++++ Source records

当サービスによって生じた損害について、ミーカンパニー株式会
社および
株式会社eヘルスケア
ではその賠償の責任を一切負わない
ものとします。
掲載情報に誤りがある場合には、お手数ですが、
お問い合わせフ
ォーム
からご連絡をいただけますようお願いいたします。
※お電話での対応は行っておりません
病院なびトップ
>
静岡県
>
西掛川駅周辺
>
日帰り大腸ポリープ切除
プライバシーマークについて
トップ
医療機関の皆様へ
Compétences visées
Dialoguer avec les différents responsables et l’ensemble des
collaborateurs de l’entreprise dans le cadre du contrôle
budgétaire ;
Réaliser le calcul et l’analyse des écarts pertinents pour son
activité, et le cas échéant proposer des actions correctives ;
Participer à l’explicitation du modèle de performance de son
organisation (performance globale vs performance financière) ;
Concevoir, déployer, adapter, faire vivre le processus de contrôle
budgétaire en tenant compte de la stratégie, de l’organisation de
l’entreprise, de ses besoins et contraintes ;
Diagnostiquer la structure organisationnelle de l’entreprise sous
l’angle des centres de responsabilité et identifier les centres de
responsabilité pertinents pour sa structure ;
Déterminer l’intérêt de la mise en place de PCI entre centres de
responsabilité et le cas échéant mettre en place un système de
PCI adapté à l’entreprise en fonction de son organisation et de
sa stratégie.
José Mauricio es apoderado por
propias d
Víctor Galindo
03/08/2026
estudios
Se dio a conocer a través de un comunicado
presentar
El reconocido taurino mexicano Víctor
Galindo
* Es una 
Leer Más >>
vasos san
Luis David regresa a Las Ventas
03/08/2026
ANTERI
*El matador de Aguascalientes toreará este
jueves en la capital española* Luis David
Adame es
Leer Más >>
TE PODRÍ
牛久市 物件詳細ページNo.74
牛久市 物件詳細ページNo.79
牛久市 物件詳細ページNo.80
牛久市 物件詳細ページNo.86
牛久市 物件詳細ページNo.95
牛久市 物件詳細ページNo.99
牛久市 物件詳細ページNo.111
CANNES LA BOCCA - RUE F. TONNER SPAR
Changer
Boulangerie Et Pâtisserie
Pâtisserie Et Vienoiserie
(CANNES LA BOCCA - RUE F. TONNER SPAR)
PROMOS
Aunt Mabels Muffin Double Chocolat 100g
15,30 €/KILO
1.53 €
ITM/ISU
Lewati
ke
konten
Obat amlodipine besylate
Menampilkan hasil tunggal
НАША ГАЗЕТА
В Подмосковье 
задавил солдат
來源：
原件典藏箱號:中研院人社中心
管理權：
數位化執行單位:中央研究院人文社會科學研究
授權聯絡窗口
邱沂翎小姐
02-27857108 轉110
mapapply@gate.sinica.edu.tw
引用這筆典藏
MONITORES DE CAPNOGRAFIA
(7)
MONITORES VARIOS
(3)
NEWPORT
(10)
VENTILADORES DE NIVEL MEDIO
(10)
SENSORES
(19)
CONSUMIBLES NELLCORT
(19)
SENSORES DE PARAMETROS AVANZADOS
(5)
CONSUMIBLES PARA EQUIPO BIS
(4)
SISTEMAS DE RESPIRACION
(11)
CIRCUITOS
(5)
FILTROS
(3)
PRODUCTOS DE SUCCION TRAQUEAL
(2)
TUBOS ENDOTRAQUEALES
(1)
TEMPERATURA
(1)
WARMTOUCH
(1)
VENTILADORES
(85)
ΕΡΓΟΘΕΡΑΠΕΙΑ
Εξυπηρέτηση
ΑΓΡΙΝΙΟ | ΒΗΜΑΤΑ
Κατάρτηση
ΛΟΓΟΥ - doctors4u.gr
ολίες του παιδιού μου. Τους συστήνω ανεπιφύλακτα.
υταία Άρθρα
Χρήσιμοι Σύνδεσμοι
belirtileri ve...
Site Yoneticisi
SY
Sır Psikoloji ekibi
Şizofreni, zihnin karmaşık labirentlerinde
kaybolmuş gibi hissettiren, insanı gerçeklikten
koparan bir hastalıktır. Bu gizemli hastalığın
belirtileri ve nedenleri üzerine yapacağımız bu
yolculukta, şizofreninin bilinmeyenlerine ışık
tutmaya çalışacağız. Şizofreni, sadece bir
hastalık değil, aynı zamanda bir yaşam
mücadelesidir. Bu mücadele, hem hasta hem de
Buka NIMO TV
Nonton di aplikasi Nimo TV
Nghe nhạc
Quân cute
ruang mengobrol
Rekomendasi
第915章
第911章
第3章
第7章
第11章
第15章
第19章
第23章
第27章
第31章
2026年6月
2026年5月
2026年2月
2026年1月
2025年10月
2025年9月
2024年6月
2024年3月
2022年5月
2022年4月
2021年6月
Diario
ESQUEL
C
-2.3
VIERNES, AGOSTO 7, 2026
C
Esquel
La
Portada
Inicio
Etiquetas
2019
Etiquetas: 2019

++++++++

**What the exercise asks**
Search the records for the word "Víctor", then list every line that has it.

**Result of the exercise**
Víctor Galindo
El reconocido taurino mexicano Víctor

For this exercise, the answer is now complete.